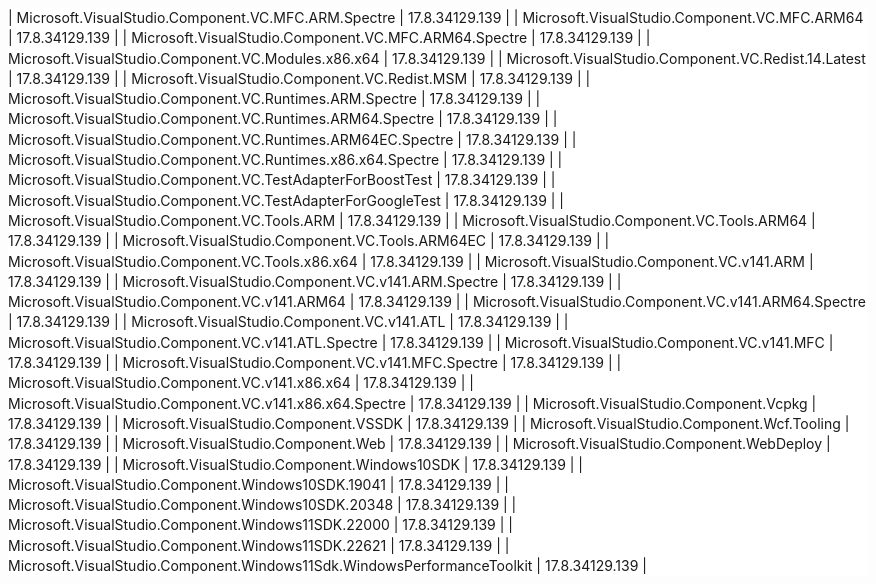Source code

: | Microsoft.VisualStudio.Component.VC.MFC.ARM.Spectre                       | 17.8.34129.139  |
| Microsoft.VisualStudio.Component.VC.MFC.ARM64                             | 17.8.34129.139  |
| Microsoft.VisualStudio.Component.VC.MFC.ARM64.Spectre                     | 17.8.34129.139  |
| Microsoft.VisualStudio.Component.VC.Modules.x86.x64                       | 17.8.34129.139  |
| Microsoft.VisualStudio.Component.VC.Redist.14.Latest                      | 17.8.34129.139  |
| Microsoft.VisualStudio.Component.VC.Redist.MSM                            | 17.8.34129.139  |
| Microsoft.VisualStudio.Component.VC.Runtimes.ARM.Spectre                  | 17.8.34129.139  |
| Microsoft.VisualStudio.Component.VC.Runtimes.ARM64.Spectre                | 17.8.34129.139  |
| Microsoft.VisualStudio.Component.VC.Runtimes.ARM64EC.Spectre              | 17.8.34129.139  |
| Microsoft.VisualStudio.Component.VC.Runtimes.x86.x64.Spectre              | 17.8.34129.139  |
| Microsoft.VisualStudio.Component.VC.TestAdapterForBoostTest               | 17.8.34129.139  |
| Microsoft.VisualStudio.Component.VC.TestAdapterForGoogleTest              | 17.8.34129.139  |
| Microsoft.VisualStudio.Component.VC.Tools.ARM                             | 17.8.34129.139  |
| Microsoft.VisualStudio.Component.VC.Tools.ARM64                           | 17.8.34129.139  |
| Microsoft.VisualStudio.Component.VC.Tools.ARM64EC                         | 17.8.34129.139  |
| Microsoft.VisualStudio.Component.VC.Tools.x86.x64                         | 17.8.34129.139  |
| Microsoft.VisualStudio.Component.VC.v141.ARM                              | 17.8.34129.139  |
| Microsoft.VisualStudio.Component.VC.v141.ARM.Spectre                      | 17.8.34129.139  |
| Microsoft.VisualStudio.Component.VC.v141.ARM64                            | 17.8.34129.139  |
| Microsoft.VisualStudio.Component.VC.v141.ARM64.Spectre                    | 17.8.34129.139  |
| Microsoft.VisualStudio.Component.VC.v141.ATL                              | 17.8.34129.139  |
| Microsoft.VisualStudio.Component.VC.v141.ATL.Spectre                      | 17.8.34129.139  |
| Microsoft.VisualStudio.Component.VC.v141.MFC                              | 17.8.34129.139  |
| Microsoft.VisualStudio.Component.VC.v141.MFC.Spectre                      | 17.8.34129.139  |
| Microsoft.VisualStudio.Component.VC.v141.x86.x64                          | 17.8.34129.139  |
| Microsoft.VisualStudio.Component.VC.v141.x86.x64.Spectre                  | 17.8.34129.139  |
| Microsoft.VisualStudio.Component.Vcpkg                                    | 17.8.34129.139  |
| Microsoft.VisualStudio.Component.VSSDK                                    | 17.8.34129.139  |
| Microsoft.VisualStudio.Component.Wcf.Tooling                              | 17.8.34129.139  |
| Microsoft.VisualStudio.Component.Web                                      | 17.8.34129.139  |
| Microsoft.VisualStudio.Component.WebDeploy                                | 17.8.34129.139  |
| Microsoft.VisualStudio.Component.Windows10SDK                             | 17.8.34129.139  |
| Microsoft.VisualStudio.Component.Windows10SDK.19041                       | 17.8.34129.139  |
| Microsoft.VisualStudio.Component.Windows10SDK.20348                       | 17.8.34129.139  |
| Microsoft.VisualStudio.Component.Windows11SDK.22000                       | 17.8.34129.139  |
| Microsoft.VisualStudio.Component.Windows11SDK.22621                       | 17.8.34129.139  |
| Microsoft.VisualStudio.Component.Windows11Sdk.WindowsPerformanceToolkit   | 17.8.34129.139  |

* * * * *

**TASK TO CARRY OUT:** Return each line from the records above that contains the string "Redist", with no other lines.

**RESPONSE BELOW:**
| Microsoft.VisualStudio.Component.VC.Redist.14.Latest                      | 17.8.34129.139  |
| Microsoft.VisualStudio.Component.VC.Redist.MSM                            | 17.8.34129.139  |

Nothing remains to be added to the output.